Adult Psychiatric Emergencies

Revised April 2023

Originally approved October 2020


The American College of Emergency Physicians (ACEP) supports a comprehensive approach to psychiatric emergencies. Psychiatric emergencies can include suicidal and homicidal behavior, psychosis, agitation, anxiety, substance use disorders, depression, mania, and a host of related and overlapping medical problems, such as delirium and dementia. All patients deserve access to emergency care for psychiatric emergencies. Emergency departments (EDs) are a critical component of a comprehensive safety net for patients with psychiatric emergencies, and emergency physicians have an obligation to advocate for high-quality psychiatric emergency care.
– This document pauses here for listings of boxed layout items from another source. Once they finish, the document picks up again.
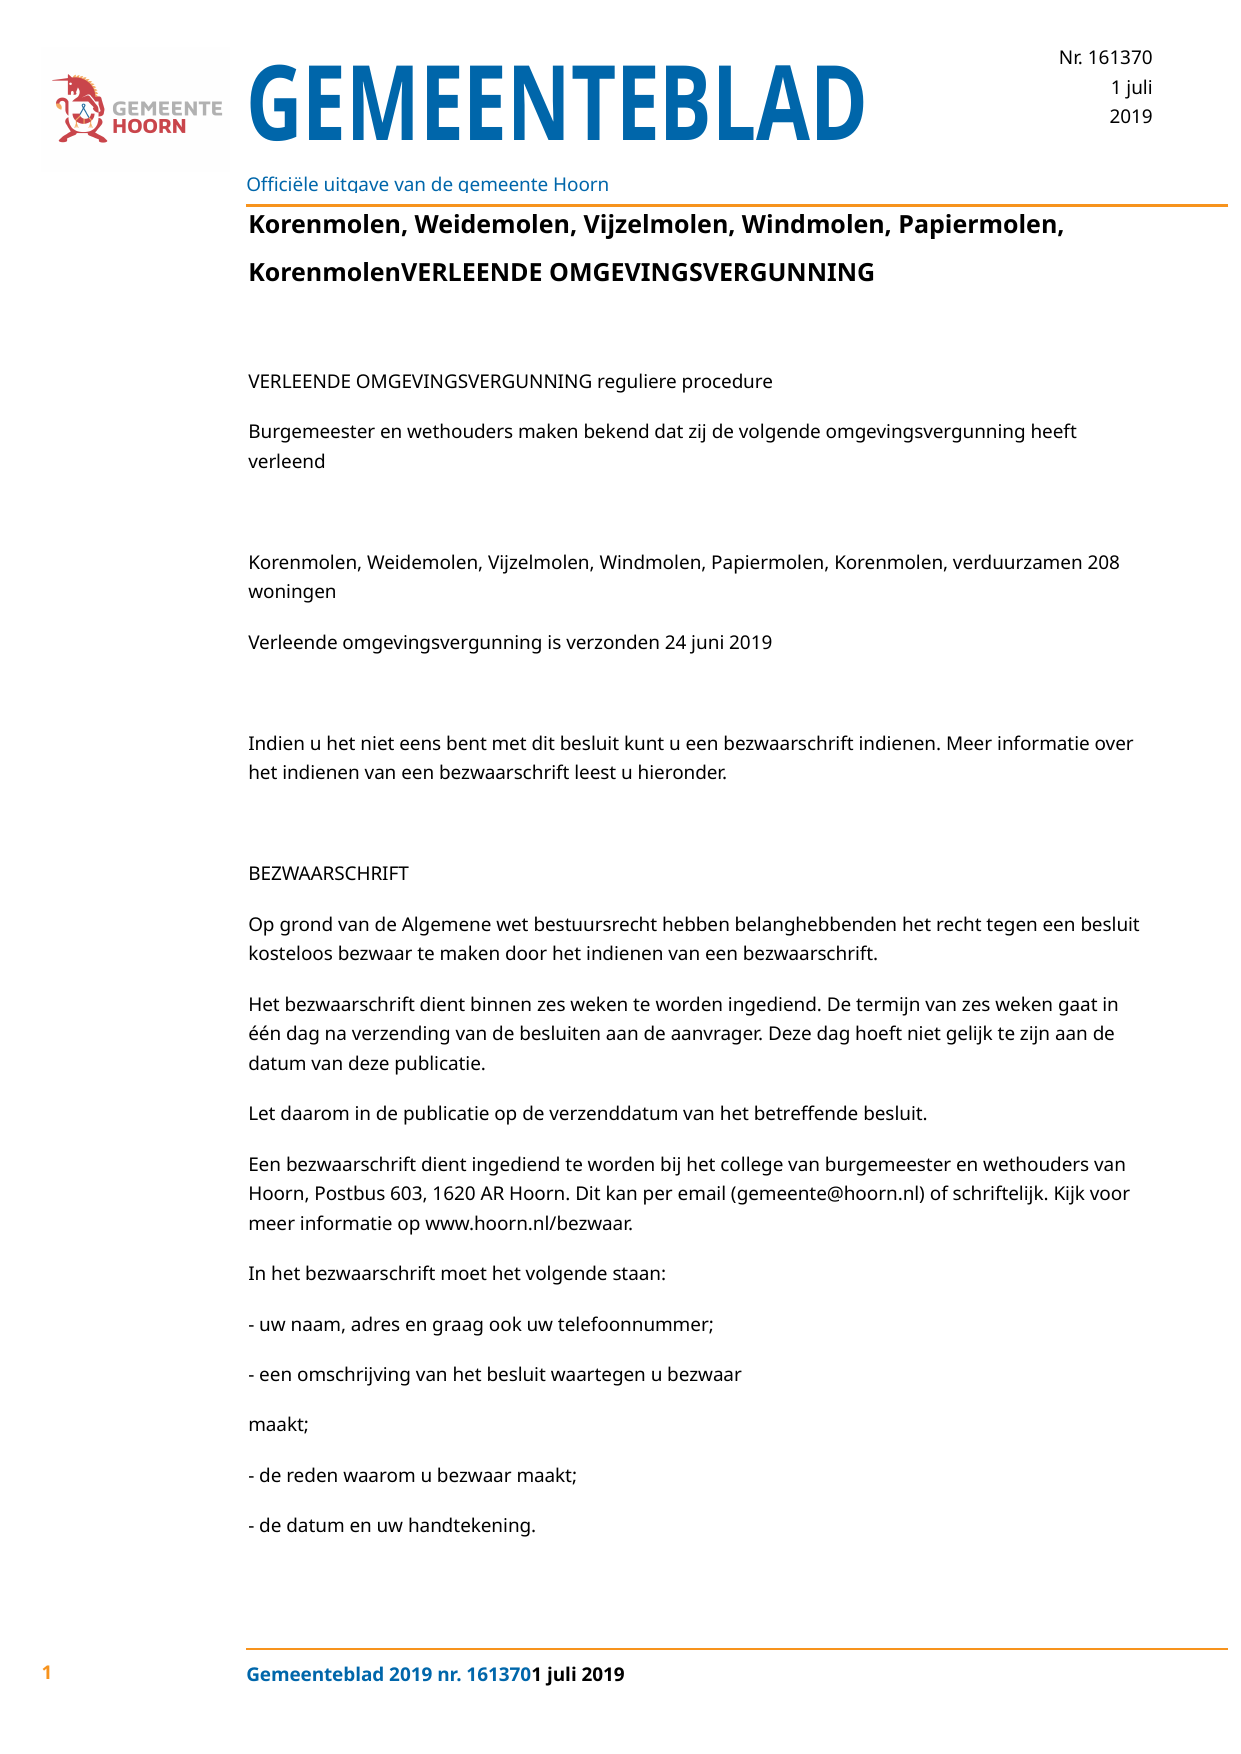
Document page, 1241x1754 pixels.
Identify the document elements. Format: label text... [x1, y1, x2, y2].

text Burgemeester en wethouders maken bekend dat zij de volgende omgevingsvergunning heeft verleend [248, 419, 1152, 474]
text Korenmolen, Weidemolen, Vijzelmolen, Windmolen, Papiermolen, Korenmolen, verduurzamen 208 woningen [248, 549, 1152, 604]
text maakt; [248, 1412, 1152, 1437]
text - uw naam, adres en graag ook uw telefoonnummer; [248, 1311, 1152, 1337]
text Indien u het niet eens bent met dit besluit kunt u een bezwaarschrift indienen. Meer informatie over het indienen van een bezwaarschrift leest u hieronder. [248, 730, 1152, 785]
text - de datum en uw handtekening. [248, 1512, 1152, 1538]
text - een omschrijving van het besluit waartegen u bezwaar [248, 1361, 1152, 1387]
text Op grond van de Algemene wet bestuursrecht hebben belanghebbenden het recht tegen een besluit kosteloos bezwaar te maken door het indienen van een bezwaarschrift. [248, 911, 1152, 966]
text Let daarom in de publicatie op de verzenddatum van het betreffende besluit. [248, 1100, 1152, 1126]
text In het bezwaarschrift moet het volgende staan: [248, 1260, 1152, 1286]
text - de reden waarom u bezwaar maakt; [248, 1462, 1152, 1488]
text Het bezwaarschrift dient binnen zes weken te worden ingediend. De termijn van zes weken gaat in één dag na verzending van de besluiten aan de aanvrager. Deze dag hoeft niet gelijk te zijn aan de datum van deze publicatie. [248, 991, 1152, 1076]
text VERLEENDE OMGEVINGSVERGUNNING reguliere procedure [248, 368, 1152, 394]
text Korenmolen, Weidemolen, Vijzelmolen, Windmolen, Papiermolen, KorenmolenVERLEENDE OMGEVINGSVERGUNNING [248, 207, 1152, 288]
text Verleende omgevingsvergunning is verzonden 24 juni 2019 [248, 629, 1152, 655]
text Een bezwaarschrift dient ingediend te worden bij het college van burgemeester en wethouders van Hoorn, Postbus 603, 1620 AR Hoorn. Dit kan per email (gemeente@hoorn.nl) of schriftelijk. Kijk voor meer informatie op www.hoorn.nl/bezwaar. [248, 1151, 1152, 1236]
text BEZWAARSCHRIFT [248, 860, 1152, 886]
picture [41, 47, 231, 172]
Psychiatric emergencies should be managed like any other medical emergency, with appropriate risk stratification, tailored laboratory work-up, timely treatment, and safe disposition.
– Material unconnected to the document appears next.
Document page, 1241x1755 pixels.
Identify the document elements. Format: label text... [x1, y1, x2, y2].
In support of these principles, ACEP believes:

  • Open access to high quality care for patients with psychiatric emergencies is an essential component of a comprehensive medical safety net.
  • The initiation of appropriate acute psychiatric treatment in the ED should begin rapidly by the emergency physician. Necessary emergency treatment should be coordinated with consulting physicians and psychiatric clinicians to preserve continuity of care, but it should not be delayed pending their assessment or acceptance into an external mental health facility.
  • Local communities, state and federal governments, private insurers, hospitals, and healthcare systems should be held accountable to invest adequate resources to assure psychiatric services meet the acute needs of patients in crisis.
  • Hospitals and community psychiatric facilities should provide emergency psychiatric care comparable to the care provided for other medical emergencies.
  • All EDs should be prepared to accept and stabilize the full range of psychiatric emergencies by providing evidence-based training for physicians and nurses, harm-mitigated facility space, adequate supplies and equipment, and coordination with those providing specialty and continuity of care, including psychiatry, social services, and community psychiatric facilities.
  • Screening of patients presenting to the ED to detect acute and life-threatening signs and symptoms of suicide is supported by evidence and should be accompanied by treatment for high-risk individuals. All routine screening should be evidence-based, properly resourced, and not detract from the primary mission of the ED.
  • Medical screening or ‘clearance’ that requires automatic, perfunctory testing of all ED psychiatric patients before they can be seen at community or referral psychiatric facilities is not supported by the evidence. Focused screening may be appropriate in selected cases, and the approach should be coordinated and standardized across the community. Any medical testing should be guided by the patient’s history and physical examination.
  • Boarding of patients with psychiatric emergencies in the ED is inhumane, does not provide for a therapeutic alliance, impacts the care of all patients in the ED, and is a rapidly growing symptom of a systemic problem. Physicians, hospitals, community agencies, patient advocacy groups, and local, state, and federal governments must work together to find timely solutions to this pressing problem.
  • Medically appropriate and humane interventions are necessary to treat acutely agitated patients who are a threat to themselves, staff, the public, or other patients in the ED. All EDs should be adequately prepared for this care.
  • Emergent psychiatric care should be age and gender-appropriate and tailored to the specific psychosocial conditions of each patient.
  • As an integral component of disaster planning, hospitals and EDs should prepare for the emergent psychiatric effects that disasters and public health crises can bring.
  • Emergency physicians, medical associations, and other stakeholders should collaborate to create national consensus guidelines for the care of patients with psychiatric emergencies.
  • Research in psychiatric emergencies should be supported at all organizational levels, and emergency departments should be considered as potential sites for the conduct of appropriate studies.